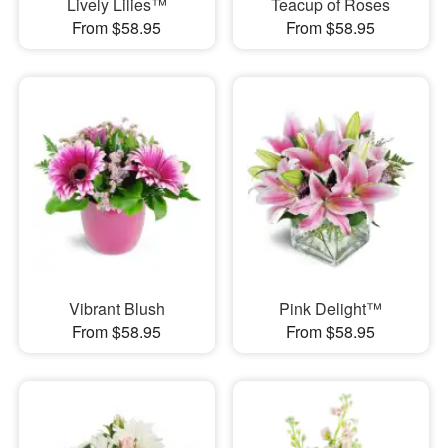
Lively Lilies™
Teacup of Roses
From $58.95
From $58.95
Vibrant Blush
Pink Delight™
From $58.95
From $58.95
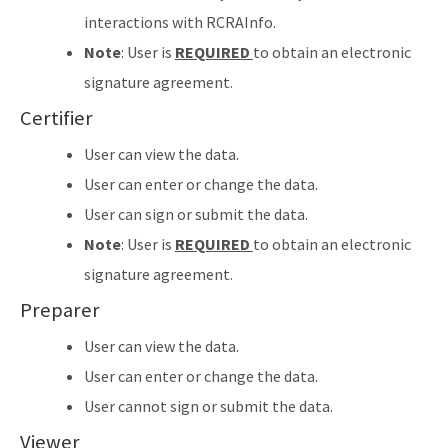
interactions with RCRAInfo.
Note
: User is
REQUIRED
to obtain an electronic
signature agreement.
Certifier
User can view the data.
User can enter or change the data.
User can sign or submit the data.
Note
: User is
REQUIRED
to obtain an electronic
signature agreement.
Preparer
User can view the data.
User can enter or change the data.
User cannot sign or submit the data.
Viewer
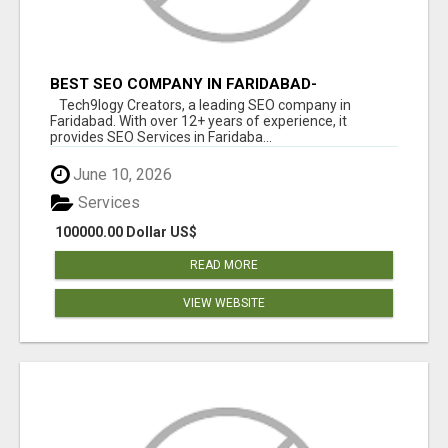
BEST SEO COMPANY IN FARIDABAD-
TECH9LOGY CREATORS
Tech9logy Creators, a leading SEO company in
Faridabad. With over 12+ years of experience, it
provides SEO Services in Faridaba...
June 10, 2026
Services
100000.00 Dollar US$
READ MORE
VIEW WEBSITE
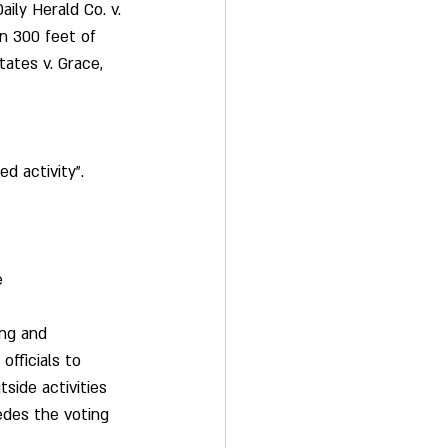
ily Herald Co. v. 
in 300 feet of 
tates v. Grace, 
d activity”.  
e 
ing and 
officials to 
side activities 
edes the voting 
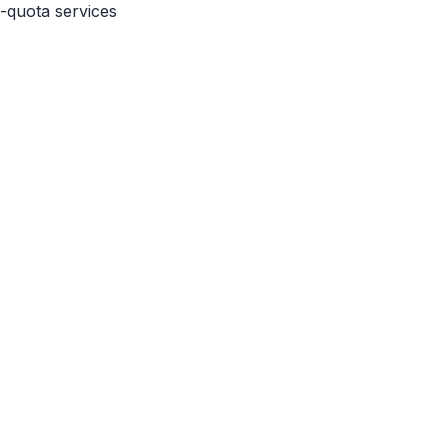
a-quota services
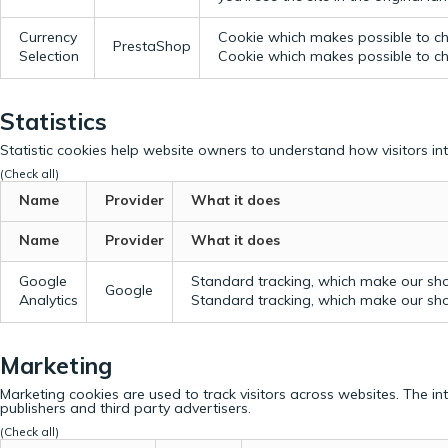
Currency
Cookie which makes possible to cho
PrestaShop
Selection
Cookie which makes possible to cho
Statistics
Statistic cookies help website owners to understand how visitors in
(Check all)
Name
Provider
What it does
Name
Provider
What it does
Google
Standard tracking, which make our sho
Google
Analytics
Standard tracking, which make our sho
Marketing
Marketing cookies are used to track visitors across websites. The in
publishers and third party advertisers.
(Check all)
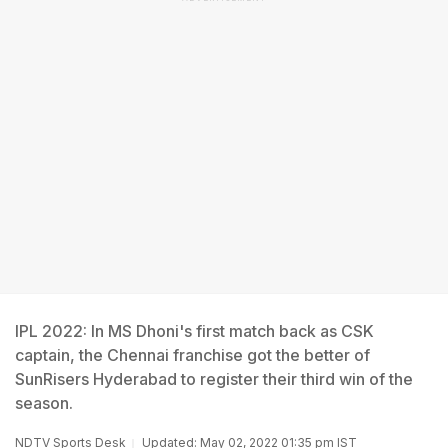
IPL 2022: In MS Dhoni's first match back as CSK
captain, the Chennai franchise got the better of
SunRisers Hyderabad to register their third win of the
season.
NDTV Sports Desk
Updated: May 02, 2022 01:35 pm IST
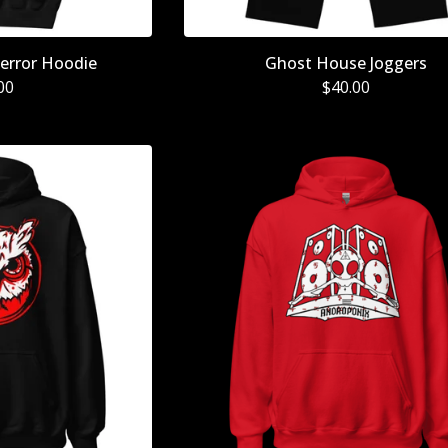
error Hoodie
Ghost House Joggers
00
$
40.00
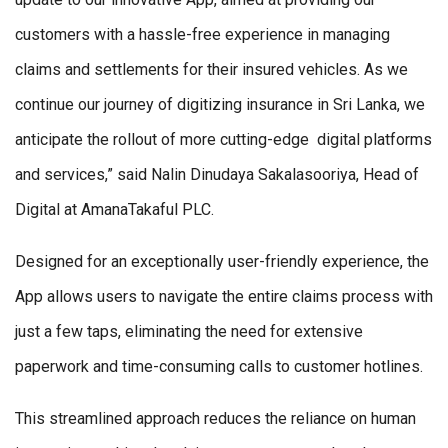
customers with a hassle-free experience in managing
claims and settlements for their insured vehicles. As we
continue our journey of digitizing insurance in Sri Lanka, we
anticipate the rollout of more cutting-edge digital platforms
and services,” said Nalin Dinudaya Sakalasooriya, Head of
Digital at AmanaTakaful PLC.
Designed for an exceptionally user-friendly experience, the
App allows users to navigate the entire claims process with
just a few taps, eliminating the need for extensive
paperwork and time-consuming calls to customer hotlines.
This streamlined approach reduces the reliance on human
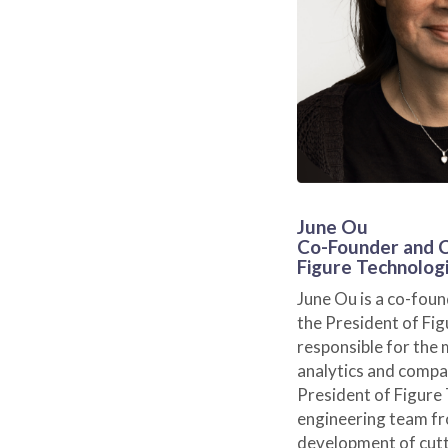
June Ou
Co-Founder and
Figure Technolog
June Ou is a co-fou
the President of Fig
responsible for the 
analytics and compa
President of Figure
engineering team f
development of cutt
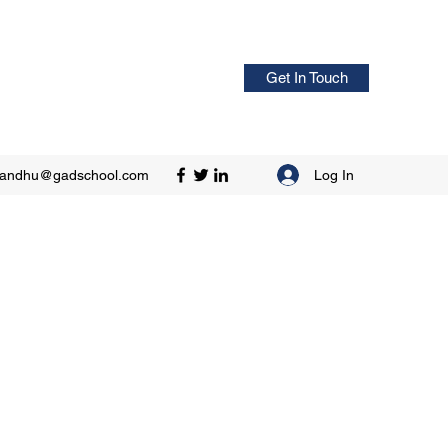
Get In Touch
Log In
sandhu@gadschool.com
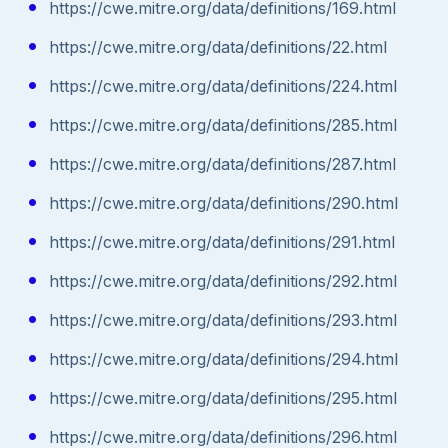
https://cwe.mitre.org/data/definitions/169.html
https://cwe.mitre.org/data/definitions/22.html
https://cwe.mitre.org/data/definitions/224.html
https://cwe.mitre.org/data/definitions/285.html
https://cwe.mitre.org/data/definitions/287.html
https://cwe.mitre.org/data/definitions/290.html
https://cwe.mitre.org/data/definitions/291.html
https://cwe.mitre.org/data/definitions/292.html
https://cwe.mitre.org/data/definitions/293.html
https://cwe.mitre.org/data/definitions/294.html
https://cwe.mitre.org/data/definitions/295.html
https://cwe.mitre.org/data/definitions/296.html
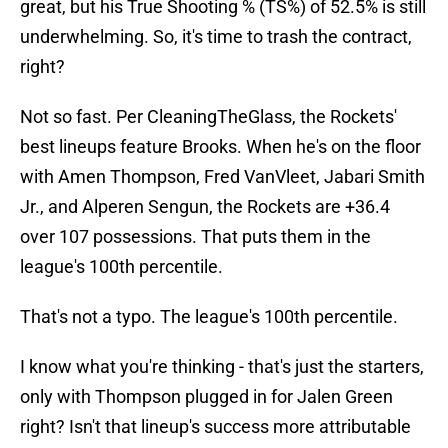
great, but his True Shooting % (TS%) of 52.5% is still
underwhelming. So, it's time to trash the contract,
right?
Not so fast. Per CleaningTheGlass, the Rockets'
best lineups feature Brooks. When he's on the floor
with Amen Thompson, Fred VanVleet, Jabari Smith
Jr., and Alperen Sengun, the Rockets are +36.4
over 107 possessions. That puts them in the
league's 100th percentile.
That's not a typo. The league's 100th percentile.
I know what you're thinking - that's just the starters,
only with Thompson plugged in for Jalen Green
right? Isn't that lineup's success more attributable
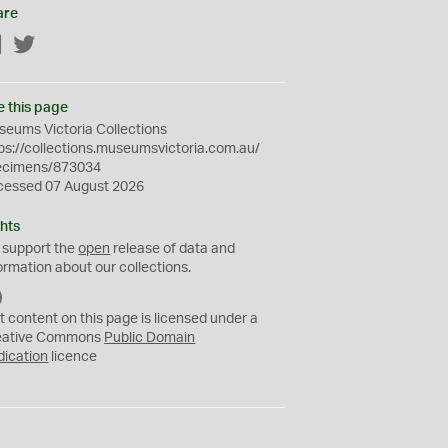
are
Facebook
Twitter
e this page
eums Victoria Collections
ps://collections.museumsvictoria.com.au/
ecimens/873034
cessed 07 August 2026
hts
 support the
open
release of data and
ormation about our collections.
C
C
t content on this page is licensed under a
0
eative Commons
Public Domain
dication
licence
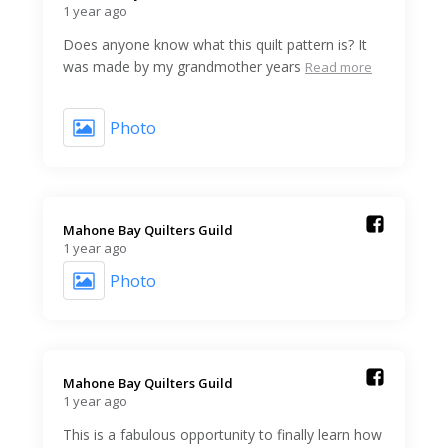
1 year ago
Does anyone know what this quilt pattern is? It
was made by my grandmother years
Read more
Photo
Mahone Bay Quilters Guild️
1 year ago
Photo
Mahone Bay Quilters Guild️
1 year ago
This is a fabulous opportunity to finally learn how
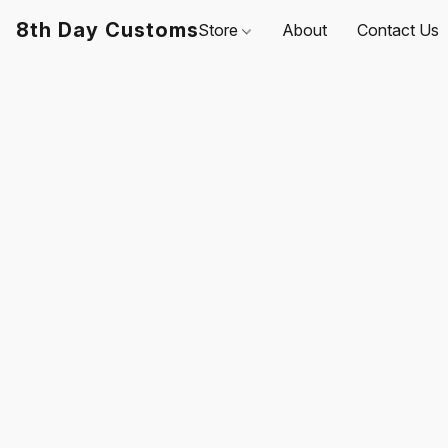
8th Day Customs
Store
About
Contact Us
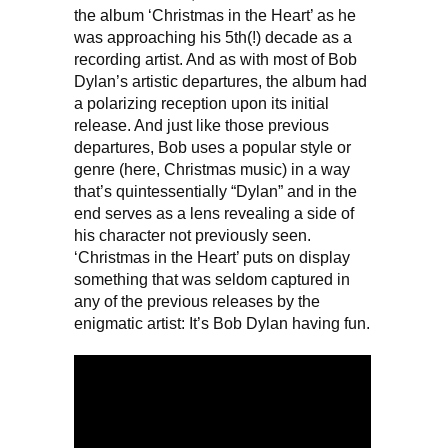
the album ‘Christmas in the Heart’ as he
was approaching his 5th(!) decade as a
recording artist. And as with most of Bob
Dylan’s artistic departures, the album had
a polarizing reception upon its initial
release. And just like those previous
departures, Bob uses a popular style or
genre (here, Christmas music) in a way
that’s quintessentially “Dylan” and in the
end serves as a lens revealing a side of
his character not previously seen.
‘Christmas in the Heart’ puts on display
something that was seldom captured in
any of the previous releases by the
enigmatic artist: It’s Bob Dylan having fun.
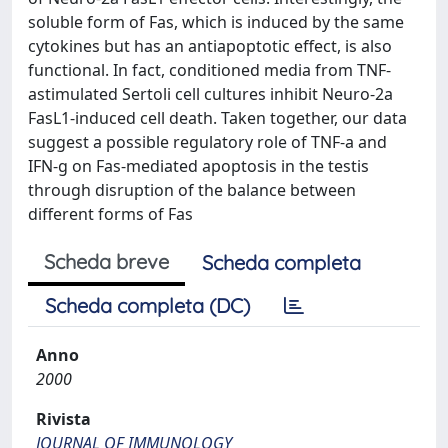
soluble form of Fas, which is induced by the same
cytokines but has an antiapoptotic effect, is also
functional. In fact, conditioned media from TNF-
astimulated Sertoli cell cultures inhibit Neuro-2a
FasL1-induced cell death. Taken together, our data
suggest a possible regulatory role of TNF-a and
IFN-g on Fas-mediated apoptosis in the testis
through disruption of the balance between
different forms of Fas
Scheda breve
Scheda completa
Scheda completa (DC)
Anno
2000
Rivista
JOURNAL OF IMMUNOLOGY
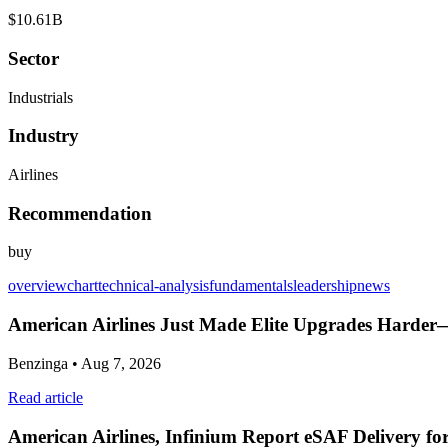
$10.61B
Sector
Industrials
Industry
Airlines
Recommendation
buy
overview
chart
technical-analysis
fundamentals
leadership
news
American Airlines Just Made Elite Upgrades Harder
Benzinga
• Aug 7, 2026
Read article
American Airlines, Infinium Report eSAF Delivery fo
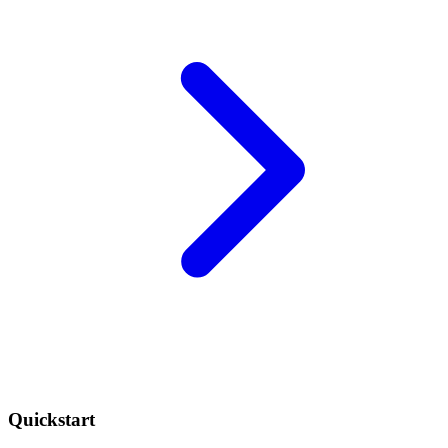
Quickstart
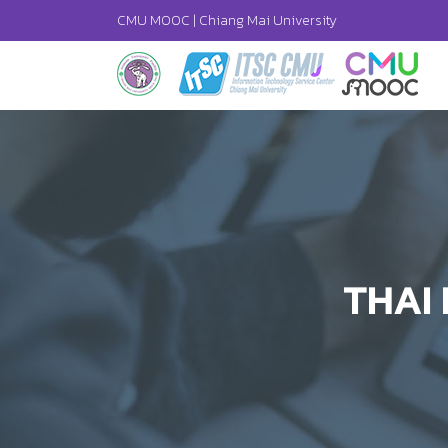
CMU MOOC |
Chiang Mai University
THAI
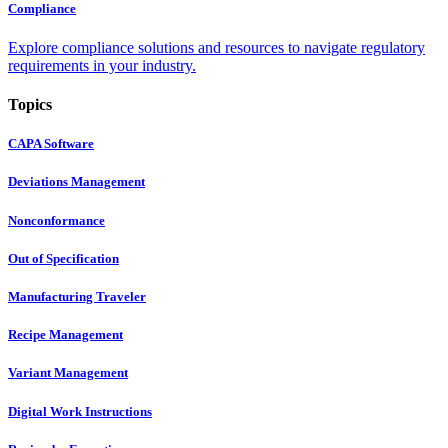
Compliance
Explore compliance solutions and resources to navigate regulatory
requirements in your industry.
Topics
CAPA Software
Deviations Management
Nonconformance
Out of Specification
Manufacturing Traveler
Recipe Management
Variant Management
Digital Work Instructions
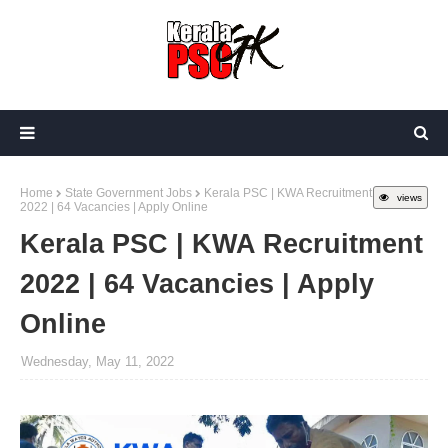
Home
State Government Jobs
Kerala PSC | KWA Recruitment
views
2022 | 64 Vacancies | Apply Online
Kerala PSC | KWA Recruitment
2022 | 64 Vacancies | Apply
Online
Wednesday, May 11, 2022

..............................

In copying the material, drop all pictures and keep everything else identical.

Lively Lilies™
Teacup of Roses
From $58.95
From $58.95
Vibrant Blush
Pink Delight™
From $58.95
From $58.95
interactions with RCRAInfo.
Note
: User is
REQUIRED
to obtain an electronic
signature agreement.
Certifier
User can view the data.
User can enter or change the data.
User can sign or submit the data.
Note
: User is
REQUIRED
to obtain an electronic
signature agreement.
Preparer
User can view the data.
User can enter or change the data.
User cannot sign or submit the data.
Viewer
BEST SEO COMPANY IN FARIDABAD-
TECH9LOGY CREATORS
Tech9logy Creators, a leading SEO company in
Faridabad. With over 12+ years of experience, it
provides SEO Services in Faridaba...
June 10, 2026
Services
100000.00 Dollar US$
READ MORE
VIEW WEBSITE
ily Herald Co. v. 
in 300 feet of 
tates v. Grace, 
d activity”.  
e 
ing and 
officials to 
side activities 
edes the voting 
a-quota services
Currency
Cookie which makes possible to cho
PrestaShop
Selection
Cookie which makes possible to cho
Statistics
Statistic cookies help website owners to understand how visitors in
(Check all)
Name
Provider
What it does
Name
Provider
What it does
Google
Standard tracking, which make our sho
Google
Analytics
Standard tracking, which make our sho
Marketing
Marketing cookies are used to track visitors across websites. The in
publishers and third party advertisers.
(Check all)
IPL 2022: In MS Dhoni's first match back as CSK
captain, the Chennai franchise got the better of
SunRisers Hyderabad to register their third win of the
season.
NDTV Sports Desk
Updated: May 02, 2022 01:35 pm IST
error Hoodie
Ghost House Joggers
00
$
40.00
customers with a hassle-free experience in managing
claims and settlements for their insured vehicles. As we
continue our journey of digitizing insurance in Sri Lanka, we
anticipate the rollout of more cutting-edge digital platforms
and services,” said Nalin Dinudaya Sakalasooriya, Head of
Digital at AmanaTakaful PLC.
Designed for an exceptionally user-friendly experience, the
App allows users to navigate the entire claims process with
just a few taps, eliminating the need for extensive
paperwork and time-consuming calls to customer hotlines.
This streamlined approach reduces the reliance on human
June Ou
Co-Founder and
Figure Technolog
June Ou is a co-fou
the President of Fig
responsible for the 
analytics and compa
President of Figure
engineering team f
development of cutt
Get In Touch
Log In
sandhu@gadschool.com
https://cwe.mitre.org/data/definitions/169.html
https://cwe.mitre.org/data/definitions/22.html
https://cwe.mitre.org/data/definitions/224.html
https://cwe.mitre.org/data/definitions/285.html
https://cwe.mitre.org/data/definitions/287.html
https://cwe.mitre.org/data/definitions/290.html
https://cwe.mitre.org/data/definitions/291.html
https://cwe.mitre.org/data/definitions/292.html
https://cwe.mitre.org/data/definitions/293.html
https://cwe.mitre.org/data/definitions/294.html
https://cwe.mitre.org/data/definitions/295.html
https://cwe.mitre.org/data/definitions/296.html
great, but his True Shooting % (TS%) of 52.5% is still
underwhelming. So, it's time to trash the contract,
right?
Not so fast. Per CleaningTheGlass, the Rockets'
best lineups feature Brooks. When he's on the floor
with Amen Thompson, Fred VanVleet, Jabari Smith
Jr., and Alperen Sengun, the Rockets are +36.4
over 107 possessions. That puts them in the
league's 100th percentile.
That's not a typo. The league's 100th percentile.
I know what you're thinking - that's just the starters,
only with Thompson plugged in for Jalen Green
right? Isn't that lineup's success more attributable
are
Facebook
Twitter
e this page
eums Victoria Collections
ps://collections.museumsvictoria.com.au/
ecimens/873034
cessed 07 August 2026
hts
 support the
open
release of data and
ormation about our collections.
C
C
t content on this page is licensed under a
0
eative Commons
Public Domain
dication
licence
1 year ago
Does anyone know what this quilt pattern is? It
was made by my grandmother years
Read more
Photo
Mahone Bay Quilters Guild️
1 year ago
Photo
Mahone Bay Quilters Guild️
1 year ago
This is a fabulous opportunity to finally learn how
8th Day Customs
Store
About
Contact Us
the album ‘Christmas in the Heart’ as he
was approaching his 5th(!) decade as a
recording artist. And as with most of Bob
Dylan’s artistic departures, the album had
a polarizing reception upon its initial
release. And just like those previous
departures, Bob uses a popular style or
genre (here, Christmas music) in a way
that’s quintessentially “Dylan” and in the
end serves as a lens revealing a side of
his character not previously seen.
‘Christmas in the Heart’ puts on display
something that was seldom captured in
any of the previous releases by the
enigmatic artist: It’s Bob Dylan having fun.
soluble form of Fas, which is induced by the same
cytokines but has an antiapoptotic effect, is also
functional. In fact, conditioned media from TNF-
astimulated Sertoli cell cultures inhibit Neuro-2a
FasL1-induced cell death. Taken together, our data
suggest a possible regulatory role of TNF-a and
IFN-g on Fas-mediated apoptosis in the testis
through disruption of the balance between
different forms of Fas
Scheda breve
Scheda completa
Scheda completa (DC)
Anno
2000
Rivista
JOURNAL OF IMMUNOLOGY
$10.61B
Sector
Industrials
Industry
Airlines
Recommendation
buy
overview
chart
technical-analysis
fundamentals
leadership
news
American Airlines Just Made Elite Upgrades Harder
Benzinga
• Aug 7, 2026
Read article
American Airlines, Infinium Report eSAF Delivery fo
Quickstart
CMU MOOC |
Chiang Mai University
THAI
Compliance
Explore compliance solutions and resources to navigate regulatory
requirements in your industry.
Topics
CAPA Software
Deviations Management
Nonconformance
Out of Specification
Manufacturing Traveler
Recipe Management
Variant Management
Digital Work Instructions
Home
State Government Jobs
Kerala PSC | KWA Recruitment
views
2022 | 64 Vacancies | Apply Online
Kerala PSC | KWA Recruitment
2022 | 64 Vacancies | Apply
Online
Wednesday, May 11, 2022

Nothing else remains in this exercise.